- _Try it_
Write out, as an exact transcription, the line that has "Identify the document" and each line after it through the end of the data below.

Structured page parsing data
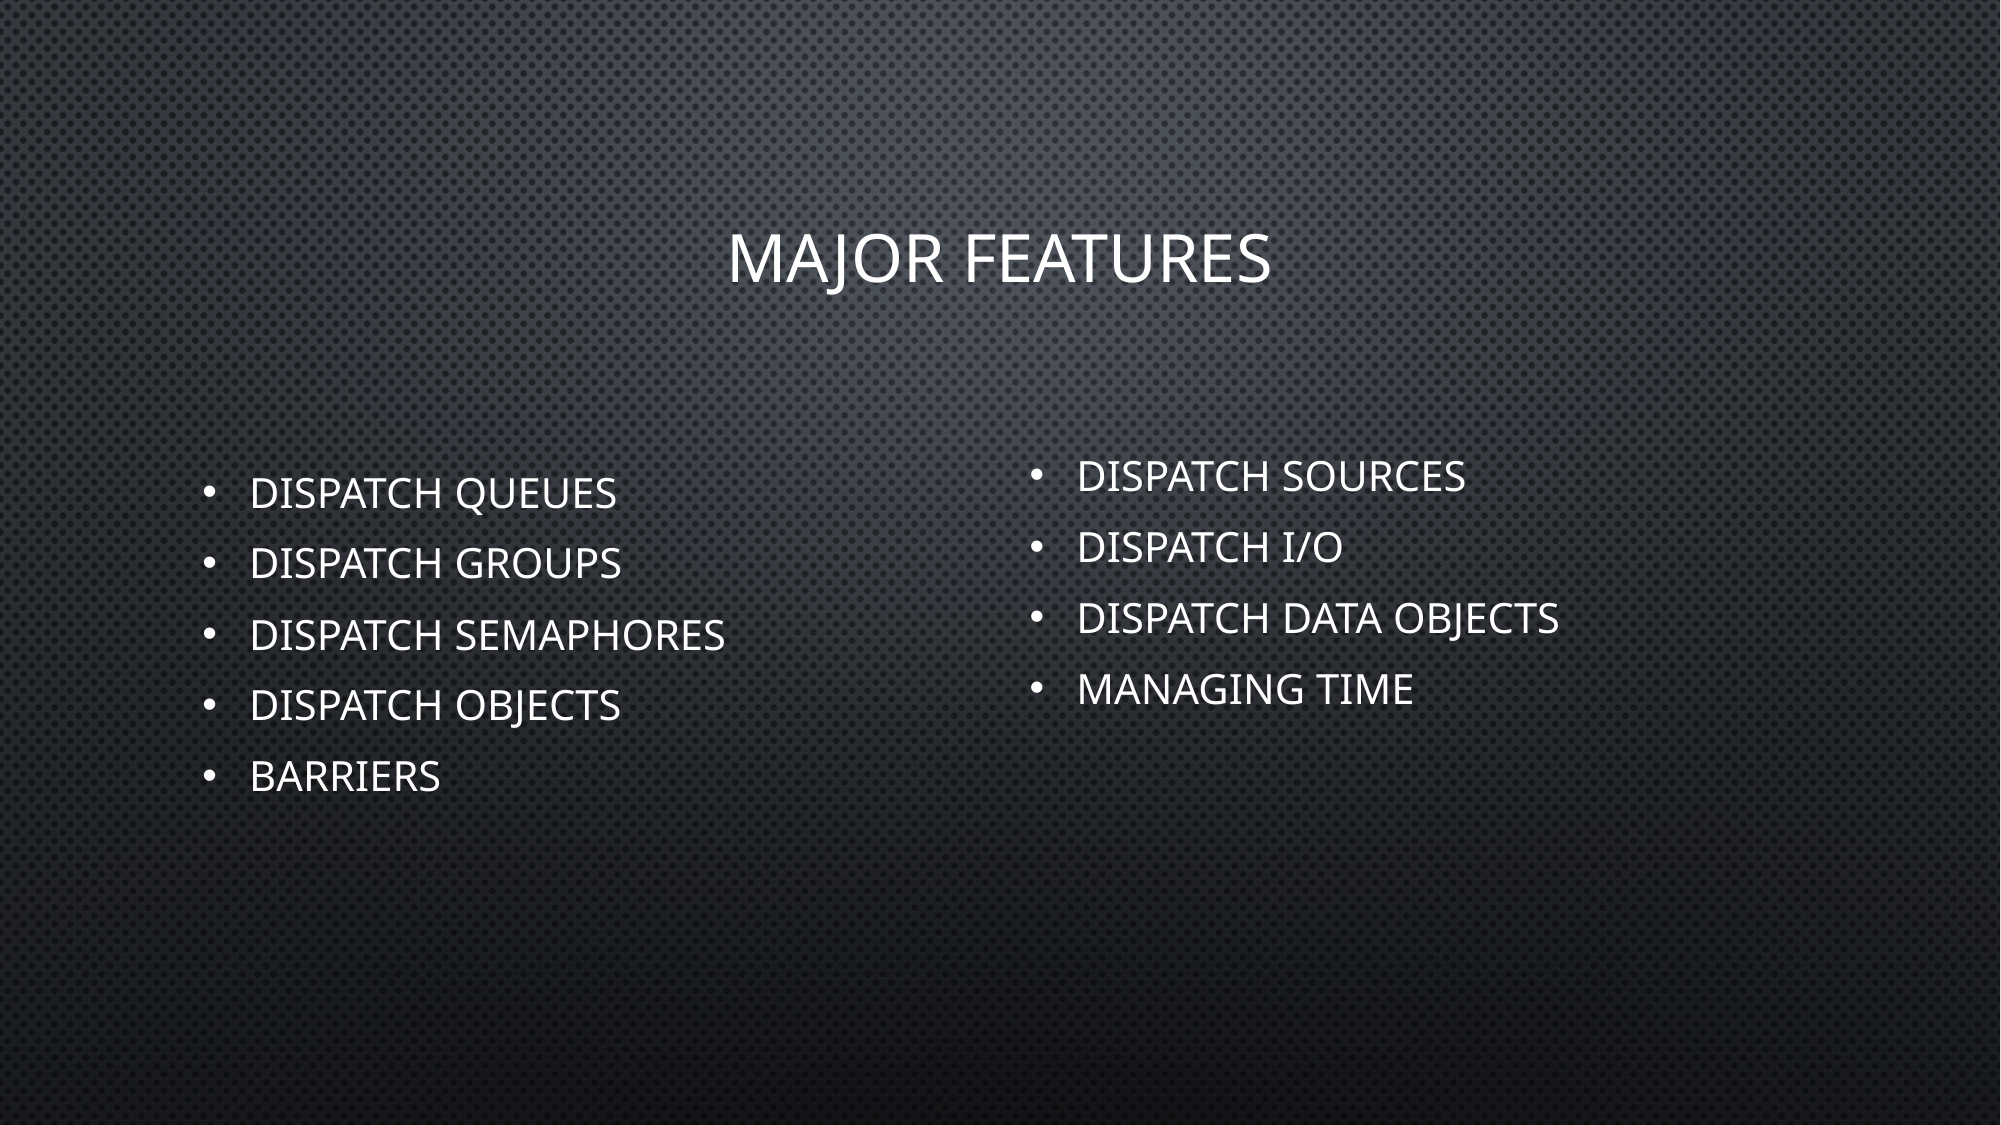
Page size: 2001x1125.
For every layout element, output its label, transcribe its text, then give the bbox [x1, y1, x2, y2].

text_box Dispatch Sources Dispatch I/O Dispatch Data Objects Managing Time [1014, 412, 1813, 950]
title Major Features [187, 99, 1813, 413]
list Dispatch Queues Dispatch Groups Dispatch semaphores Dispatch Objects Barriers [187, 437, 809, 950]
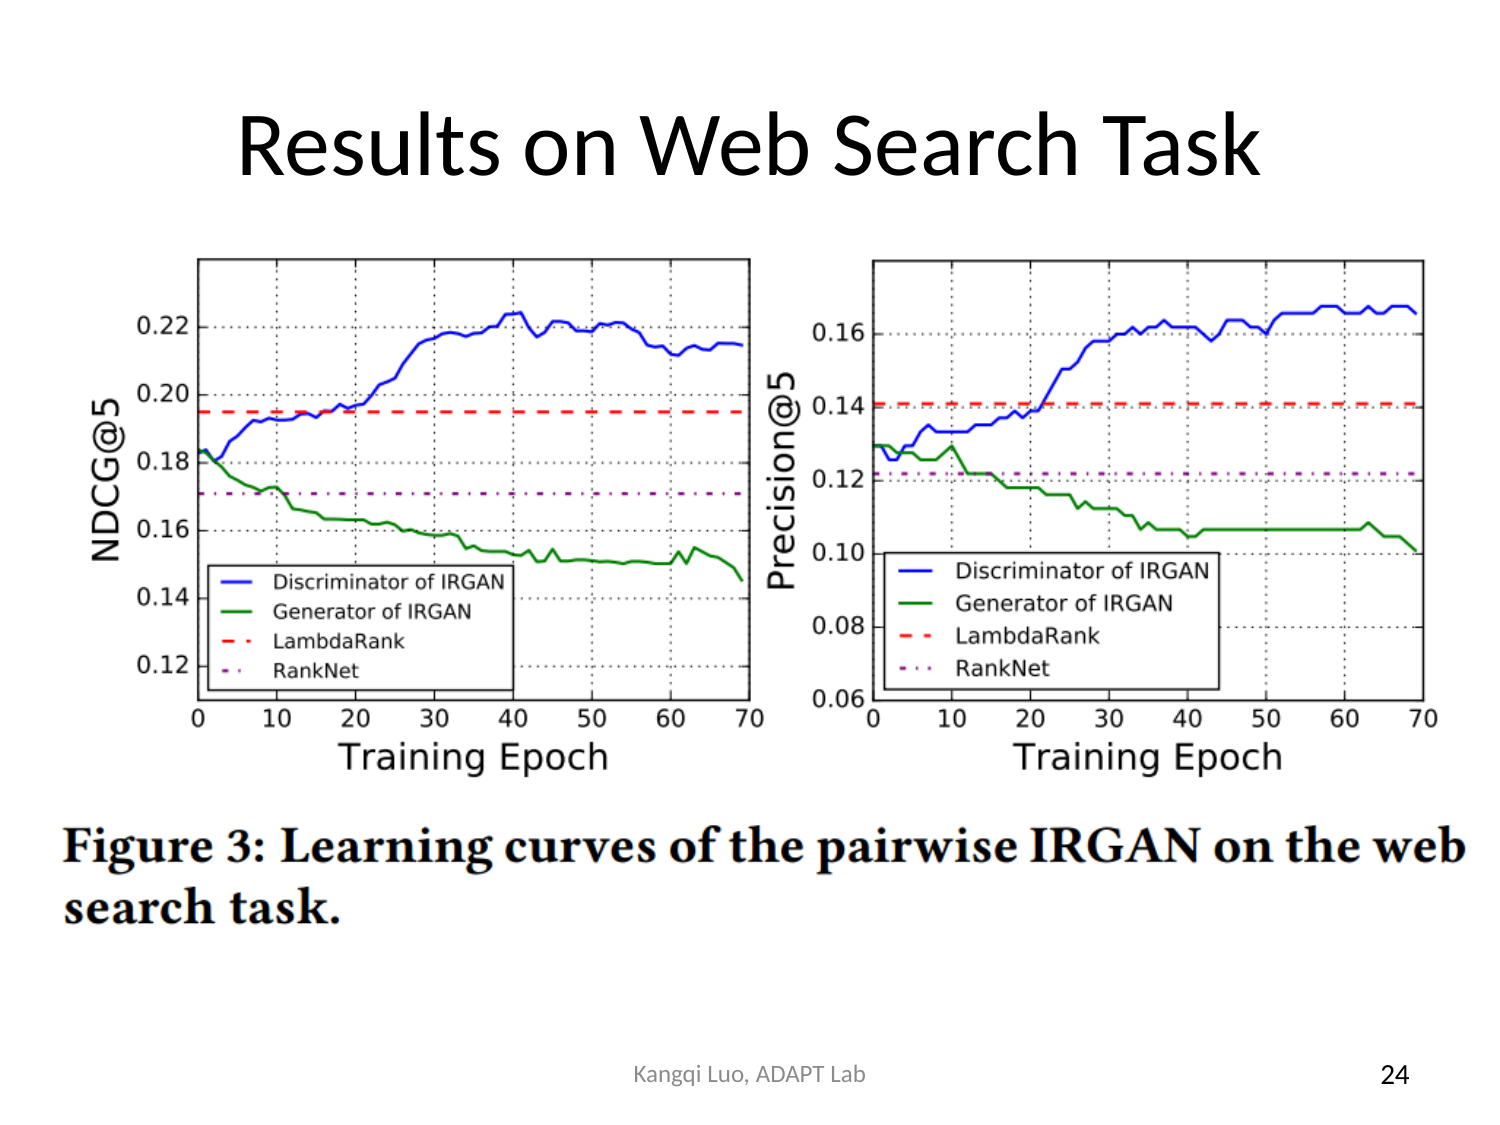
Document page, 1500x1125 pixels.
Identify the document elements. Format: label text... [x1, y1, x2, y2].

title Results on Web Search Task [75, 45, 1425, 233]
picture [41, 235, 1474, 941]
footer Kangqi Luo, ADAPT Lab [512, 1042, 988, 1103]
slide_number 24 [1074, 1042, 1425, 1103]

- _Answer to the problem_
Identify the document elements. Format: label text... [x1, y1, x2, y2].

title Results on Web Search Task [75, 45, 1425, 233]
picture [41, 235, 1474, 941]
footer Kangqi Luo, ADAPT Lab [512, 1042, 988, 1103]
slide_number 24 [1074, 1042, 1425, 1103]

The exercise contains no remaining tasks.